Get some old plans with a known quantity & scale it out.

No easy tricks....just a little practice to build confidence...

Then there's the guys that take the square footage & use a multiplier...

What ever works best for you...:thumbsup:

Just pay very close attention to the details...


----------



## Jaws (Dec 20, 2010)

Even if there aren't dimensions it should be to scale, use a scale ruler and figure the dimensions. Sq ft divided into squares, linear ft for ridge.


----------



## slowsol (Aug 27, 2005)

I do it all the time. I use a take off program, but could easily do it otherwise.

Take off the foundation, add overhangs, multiply for pitch, add waste. Turn in bid, get contract, sub roof out to cheaper roofer, collect check. Done.


----------



## OldNBroken (Feb 8, 2008)

Elevations and Roof plan. All the info you ever need will be on these pages. Sounds like you just need some practice and edjumacation reading prints. Nothing wrong with that.


----------



## Mr Latone (Jan 8, 2011)

Renegade said:


> Elevations and Roof plan. All the info you ever need will be on these pages. Sounds like you just need some practice and edjumacation reading prints. Nothing wrong with that.


Exactly.

After that its just areas of triangles and rectangles.

Still have to do a little extra work to get the hip lengths though.


----------



## CompleteW&D (May 28, 2011)

Even the worst set of plans are drawn to some scale. 3/8" = 1' for example. So all you need is a drafting scale like this:










Each side has a different scale. All you do is pick the correct side and start measuring away. You measure the square footage of the roof's foot print. All you do then once you get your square footage, is multiply the SF by the pitch factor for that particular roof, then add waste to get your field shingles. Next, measure for starter and hip/ridge shingles and you're done with your take off.

Even on the most complex, cut up roof, you can do a full take off in about 10 minutes once you learn how to use one of these $5 drafting squares.

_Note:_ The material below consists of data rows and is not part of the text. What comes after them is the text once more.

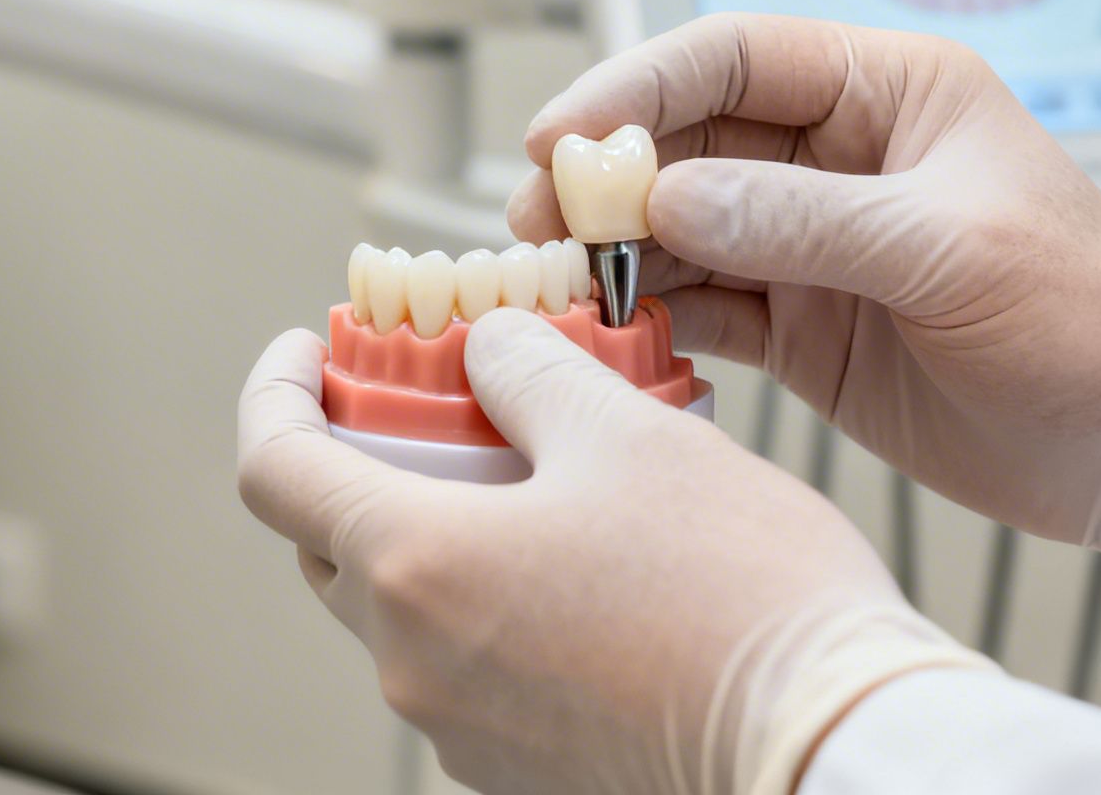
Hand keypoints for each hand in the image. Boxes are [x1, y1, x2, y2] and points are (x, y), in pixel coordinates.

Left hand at [237, 309, 990, 794]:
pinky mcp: (525, 775)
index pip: (273, 472)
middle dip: (360, 464)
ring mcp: (466, 736)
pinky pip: (474, 670)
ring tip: (543, 480)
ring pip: (409, 611)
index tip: (306, 351)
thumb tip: (488, 348)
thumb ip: (530, 373)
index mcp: (417, 568)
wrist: (828, 751)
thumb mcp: (629, 434)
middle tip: (435, 406)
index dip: (273, 392)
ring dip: (444, 535)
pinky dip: (495, 603)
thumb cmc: (738, 591)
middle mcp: (416, 667)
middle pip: (333, 547)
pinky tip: (586, 568)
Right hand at [509, 14, 1100, 600]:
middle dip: (607, 173)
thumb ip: (807, 222)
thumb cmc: (1092, 321)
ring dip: (614, 249)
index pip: (737, 58)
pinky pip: (704, 305)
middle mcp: (843, 160)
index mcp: (893, 96)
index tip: (562, 135)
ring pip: (682, 225)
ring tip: (548, 281)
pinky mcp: (804, 327)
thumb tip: (668, 199)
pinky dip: (649, 316)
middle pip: (689, 139)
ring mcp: (816, 245)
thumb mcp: (953, 253)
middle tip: (536, 218)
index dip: (639, 84)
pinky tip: (605, 332)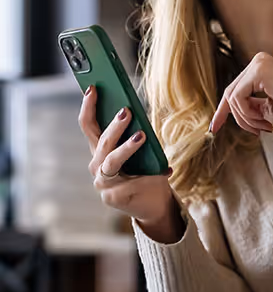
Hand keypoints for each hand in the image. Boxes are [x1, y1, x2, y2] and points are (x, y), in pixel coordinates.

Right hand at [79, 86, 179, 242]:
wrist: (154, 204)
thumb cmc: (147, 172)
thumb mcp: (141, 150)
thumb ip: (135, 134)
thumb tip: (136, 113)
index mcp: (100, 150)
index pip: (89, 125)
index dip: (88, 107)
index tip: (93, 88)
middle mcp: (97, 165)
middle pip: (100, 141)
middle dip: (113, 125)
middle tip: (126, 111)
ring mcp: (103, 182)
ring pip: (111, 159)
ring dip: (126, 146)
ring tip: (142, 135)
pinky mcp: (113, 196)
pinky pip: (131, 181)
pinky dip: (148, 175)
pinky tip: (164, 170)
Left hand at [209, 52, 272, 135]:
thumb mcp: (265, 108)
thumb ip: (248, 105)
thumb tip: (227, 110)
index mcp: (260, 68)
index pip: (234, 89)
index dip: (222, 110)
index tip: (213, 128)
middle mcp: (258, 61)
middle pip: (231, 93)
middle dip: (235, 117)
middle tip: (254, 132)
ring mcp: (258, 63)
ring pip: (233, 97)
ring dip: (246, 118)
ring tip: (265, 126)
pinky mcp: (259, 70)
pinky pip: (238, 97)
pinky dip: (247, 113)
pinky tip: (265, 119)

Here is a handy pitch factor chart for you....
http://connected.typepad.com/connected/files/roof_pitch_factors.pdf

Just remember when using this particular pitch factor chart, that you will have about 10% more waste on a hip roof with a lot of valleys than you will on a straight gable roof. I typically figured my wast at about 5% on a straight gabled roof and as much as 15% on a roof that is all cut up. Generally, it falls somewhere in between.

Good luck! :thumbsup:


----------